##### PROVIDED PASSAGE

Signed-off-by: Eduardo Habkost <ehabkost@redhat.com>
---
 qemu-kvm.c |   40 ++++++++++++++++++++++++++++++++++++++++
 1 files changed, 40 insertions(+), 0 deletions(-)

diff --git a/qemu-kvm.c b/qemu-kvm.c
index be3b48c..732d6ec 100644
--- a/qemu-kvm.c
+++ b/qemu-kvm.c
@@ -702,6 +702,41 @@ int kvm_get_dirty_pages_range(kvm_context_t kvm, unsigned long phys_addr,
     return 0;
 }
 
+#if defined(KVM_CAP_MCE) && defined(TARGET_I386)
+typedef struct HWPoisonPage {
+    ram_addr_t ram_addr;
+    QLIST_ENTRY(HWPoisonPage) list;
+} HWPoisonPage;
+
+static QLIST_HEAD(, HWPoisonPage) hwpoison_page_list =
+    QLIST_HEAD_INITIALIZER(hwpoison_page_list);
+
+static void kvm_unpoison_all(void *param)

##########
##### DATA

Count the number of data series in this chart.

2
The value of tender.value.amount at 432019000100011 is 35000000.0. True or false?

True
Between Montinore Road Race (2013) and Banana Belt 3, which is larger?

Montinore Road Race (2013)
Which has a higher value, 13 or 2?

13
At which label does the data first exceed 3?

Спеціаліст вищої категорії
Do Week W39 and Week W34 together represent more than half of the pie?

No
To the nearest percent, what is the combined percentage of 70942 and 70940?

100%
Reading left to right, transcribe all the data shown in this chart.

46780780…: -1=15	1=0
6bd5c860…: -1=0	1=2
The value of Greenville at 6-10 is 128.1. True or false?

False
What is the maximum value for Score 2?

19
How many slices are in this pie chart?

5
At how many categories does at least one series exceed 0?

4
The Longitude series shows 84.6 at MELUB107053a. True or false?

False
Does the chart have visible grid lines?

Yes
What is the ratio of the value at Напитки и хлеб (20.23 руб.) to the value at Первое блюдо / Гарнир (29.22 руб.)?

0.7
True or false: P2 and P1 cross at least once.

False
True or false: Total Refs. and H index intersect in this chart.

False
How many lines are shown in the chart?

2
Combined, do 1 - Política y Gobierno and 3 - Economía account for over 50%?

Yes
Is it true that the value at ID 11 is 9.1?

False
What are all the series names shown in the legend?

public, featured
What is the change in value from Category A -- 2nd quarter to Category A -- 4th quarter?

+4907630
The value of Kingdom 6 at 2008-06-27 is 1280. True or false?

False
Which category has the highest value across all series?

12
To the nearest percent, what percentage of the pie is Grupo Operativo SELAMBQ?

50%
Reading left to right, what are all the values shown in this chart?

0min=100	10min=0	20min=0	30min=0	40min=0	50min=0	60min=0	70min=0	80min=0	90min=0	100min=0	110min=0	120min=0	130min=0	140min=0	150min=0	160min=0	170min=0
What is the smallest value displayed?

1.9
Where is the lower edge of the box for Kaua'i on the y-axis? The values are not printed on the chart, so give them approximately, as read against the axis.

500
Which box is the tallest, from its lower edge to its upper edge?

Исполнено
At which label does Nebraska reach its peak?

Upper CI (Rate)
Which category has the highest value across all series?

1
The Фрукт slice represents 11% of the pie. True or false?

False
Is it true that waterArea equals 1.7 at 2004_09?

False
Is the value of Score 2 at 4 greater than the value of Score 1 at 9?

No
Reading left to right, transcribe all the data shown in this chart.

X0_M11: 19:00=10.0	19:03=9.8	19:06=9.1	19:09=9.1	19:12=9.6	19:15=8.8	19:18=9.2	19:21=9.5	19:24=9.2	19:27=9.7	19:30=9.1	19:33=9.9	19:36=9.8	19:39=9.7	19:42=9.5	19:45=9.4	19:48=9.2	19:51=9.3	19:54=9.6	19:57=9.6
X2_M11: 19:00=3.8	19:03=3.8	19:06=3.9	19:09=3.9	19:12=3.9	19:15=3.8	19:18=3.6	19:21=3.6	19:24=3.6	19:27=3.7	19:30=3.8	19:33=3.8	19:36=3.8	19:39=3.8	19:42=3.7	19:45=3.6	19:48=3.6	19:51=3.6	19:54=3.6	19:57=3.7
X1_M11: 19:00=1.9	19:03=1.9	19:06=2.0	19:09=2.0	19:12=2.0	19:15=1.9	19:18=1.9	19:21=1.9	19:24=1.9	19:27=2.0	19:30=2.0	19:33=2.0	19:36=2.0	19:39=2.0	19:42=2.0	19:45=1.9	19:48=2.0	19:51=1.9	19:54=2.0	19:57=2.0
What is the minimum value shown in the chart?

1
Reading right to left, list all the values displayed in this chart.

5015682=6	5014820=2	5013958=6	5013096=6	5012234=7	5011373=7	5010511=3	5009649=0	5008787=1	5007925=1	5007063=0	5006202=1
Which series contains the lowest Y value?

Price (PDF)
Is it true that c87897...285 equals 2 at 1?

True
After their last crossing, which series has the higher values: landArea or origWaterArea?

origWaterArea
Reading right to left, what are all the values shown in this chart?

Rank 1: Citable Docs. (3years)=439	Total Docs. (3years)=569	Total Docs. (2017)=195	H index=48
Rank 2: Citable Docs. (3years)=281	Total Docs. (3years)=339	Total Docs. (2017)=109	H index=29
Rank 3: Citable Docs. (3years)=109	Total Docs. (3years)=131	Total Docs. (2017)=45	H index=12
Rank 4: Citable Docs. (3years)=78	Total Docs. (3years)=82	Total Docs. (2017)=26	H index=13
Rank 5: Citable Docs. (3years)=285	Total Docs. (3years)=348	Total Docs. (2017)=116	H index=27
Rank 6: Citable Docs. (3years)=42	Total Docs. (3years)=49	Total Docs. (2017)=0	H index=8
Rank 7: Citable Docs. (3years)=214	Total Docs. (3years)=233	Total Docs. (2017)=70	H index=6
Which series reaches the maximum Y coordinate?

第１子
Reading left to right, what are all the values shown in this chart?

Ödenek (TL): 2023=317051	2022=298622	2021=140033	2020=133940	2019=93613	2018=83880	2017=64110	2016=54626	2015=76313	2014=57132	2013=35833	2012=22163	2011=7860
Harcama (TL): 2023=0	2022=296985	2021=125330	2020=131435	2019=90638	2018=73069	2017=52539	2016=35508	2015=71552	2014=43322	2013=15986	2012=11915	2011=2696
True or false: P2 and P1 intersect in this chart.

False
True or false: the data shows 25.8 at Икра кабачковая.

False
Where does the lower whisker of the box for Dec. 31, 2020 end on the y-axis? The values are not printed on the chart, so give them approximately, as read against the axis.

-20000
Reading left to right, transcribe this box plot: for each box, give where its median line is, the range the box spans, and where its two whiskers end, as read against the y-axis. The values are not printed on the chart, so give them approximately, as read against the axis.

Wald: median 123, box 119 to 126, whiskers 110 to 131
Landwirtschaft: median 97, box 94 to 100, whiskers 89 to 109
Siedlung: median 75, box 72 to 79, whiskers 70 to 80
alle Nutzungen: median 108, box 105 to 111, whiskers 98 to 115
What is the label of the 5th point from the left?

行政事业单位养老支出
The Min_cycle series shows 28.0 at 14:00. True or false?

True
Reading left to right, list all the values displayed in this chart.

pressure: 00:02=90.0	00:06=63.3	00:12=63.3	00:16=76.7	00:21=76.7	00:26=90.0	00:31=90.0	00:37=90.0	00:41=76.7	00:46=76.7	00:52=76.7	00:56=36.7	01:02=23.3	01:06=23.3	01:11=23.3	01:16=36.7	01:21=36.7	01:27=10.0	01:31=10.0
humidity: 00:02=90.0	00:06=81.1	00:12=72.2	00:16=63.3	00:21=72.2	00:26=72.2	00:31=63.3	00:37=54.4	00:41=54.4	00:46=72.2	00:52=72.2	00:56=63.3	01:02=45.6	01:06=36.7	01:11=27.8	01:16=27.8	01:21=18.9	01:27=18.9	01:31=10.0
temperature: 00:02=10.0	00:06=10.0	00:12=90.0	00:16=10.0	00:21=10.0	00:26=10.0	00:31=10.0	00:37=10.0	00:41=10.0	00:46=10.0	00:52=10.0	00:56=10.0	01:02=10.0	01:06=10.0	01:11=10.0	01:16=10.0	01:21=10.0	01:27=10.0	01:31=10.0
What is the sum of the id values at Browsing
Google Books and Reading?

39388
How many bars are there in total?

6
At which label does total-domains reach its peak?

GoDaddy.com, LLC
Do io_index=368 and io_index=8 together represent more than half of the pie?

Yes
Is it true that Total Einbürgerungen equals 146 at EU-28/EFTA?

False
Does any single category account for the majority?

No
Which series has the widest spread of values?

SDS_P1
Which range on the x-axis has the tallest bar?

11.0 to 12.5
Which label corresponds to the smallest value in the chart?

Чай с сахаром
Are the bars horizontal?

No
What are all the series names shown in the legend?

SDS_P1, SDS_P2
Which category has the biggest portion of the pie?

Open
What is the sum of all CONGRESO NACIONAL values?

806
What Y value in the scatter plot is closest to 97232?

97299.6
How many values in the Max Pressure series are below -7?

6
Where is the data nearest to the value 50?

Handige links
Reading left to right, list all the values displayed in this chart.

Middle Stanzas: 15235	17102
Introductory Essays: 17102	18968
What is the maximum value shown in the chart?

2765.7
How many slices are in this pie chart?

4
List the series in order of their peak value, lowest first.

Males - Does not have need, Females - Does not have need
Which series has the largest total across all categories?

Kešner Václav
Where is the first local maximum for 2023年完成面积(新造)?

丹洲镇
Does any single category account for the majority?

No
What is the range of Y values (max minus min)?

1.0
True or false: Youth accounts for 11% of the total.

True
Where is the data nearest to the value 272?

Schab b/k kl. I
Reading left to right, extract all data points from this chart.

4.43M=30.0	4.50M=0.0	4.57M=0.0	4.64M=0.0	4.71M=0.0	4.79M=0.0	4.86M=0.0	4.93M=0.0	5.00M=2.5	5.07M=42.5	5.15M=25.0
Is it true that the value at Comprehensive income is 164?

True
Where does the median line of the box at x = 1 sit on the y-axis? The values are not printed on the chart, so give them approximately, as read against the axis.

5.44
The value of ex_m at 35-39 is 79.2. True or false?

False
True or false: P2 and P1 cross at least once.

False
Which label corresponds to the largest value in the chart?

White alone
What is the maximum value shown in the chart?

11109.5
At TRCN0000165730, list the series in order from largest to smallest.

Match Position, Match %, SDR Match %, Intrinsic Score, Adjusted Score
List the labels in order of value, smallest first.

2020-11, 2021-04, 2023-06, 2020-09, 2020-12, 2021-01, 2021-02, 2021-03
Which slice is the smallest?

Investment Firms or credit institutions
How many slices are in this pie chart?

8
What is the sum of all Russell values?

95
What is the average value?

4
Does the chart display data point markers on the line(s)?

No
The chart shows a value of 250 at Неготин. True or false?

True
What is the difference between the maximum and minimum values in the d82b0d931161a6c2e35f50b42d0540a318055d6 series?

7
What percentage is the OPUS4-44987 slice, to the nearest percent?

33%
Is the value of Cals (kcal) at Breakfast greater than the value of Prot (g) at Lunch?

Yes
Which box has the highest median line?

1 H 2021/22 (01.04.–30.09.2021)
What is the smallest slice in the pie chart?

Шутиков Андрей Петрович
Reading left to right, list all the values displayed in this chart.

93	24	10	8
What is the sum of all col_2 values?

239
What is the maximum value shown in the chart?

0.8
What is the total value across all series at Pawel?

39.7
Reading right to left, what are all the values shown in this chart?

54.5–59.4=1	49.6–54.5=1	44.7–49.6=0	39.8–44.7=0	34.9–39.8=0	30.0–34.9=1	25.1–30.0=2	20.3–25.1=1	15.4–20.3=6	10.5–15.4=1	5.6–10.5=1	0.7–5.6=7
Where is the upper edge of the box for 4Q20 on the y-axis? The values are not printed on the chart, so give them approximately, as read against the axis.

##########

PROBLEMS TO WORK ON:
a) How many insertions and deletions does the patch's summary line report?
b) Reproduce the patch text from "Signed-off-by: Eduardo Habkost" to "defined(KVM_CAP_MCE) && defined(TARGET_I386)".

COMPLETED EXERCISE:
a) 40 insertions and 0 deletions.

b)
Signed-off-by: Eduardo Habkost <ehabkost@redhat.com>
---
 qemu-kvm.c |   40 ++++++++++++++++++++++++++++++++++++++++
 1 files changed, 40 insertions(+), 0 deletions(-)

diff --git a/qemu-kvm.c b/qemu-kvm.c
index be3b48c..732d6ec 100644
--- a/qemu-kvm.c
+++ b/qemu-kvm.c
@@ -702,6 +702,41 @@ int kvm_get_dirty_pages_range(kvm_context_t kvm, unsigned long phys_addr,
     return 0;
 }
 
+#if defined(KVM_CAP_MCE) && defined(TARGET_I386)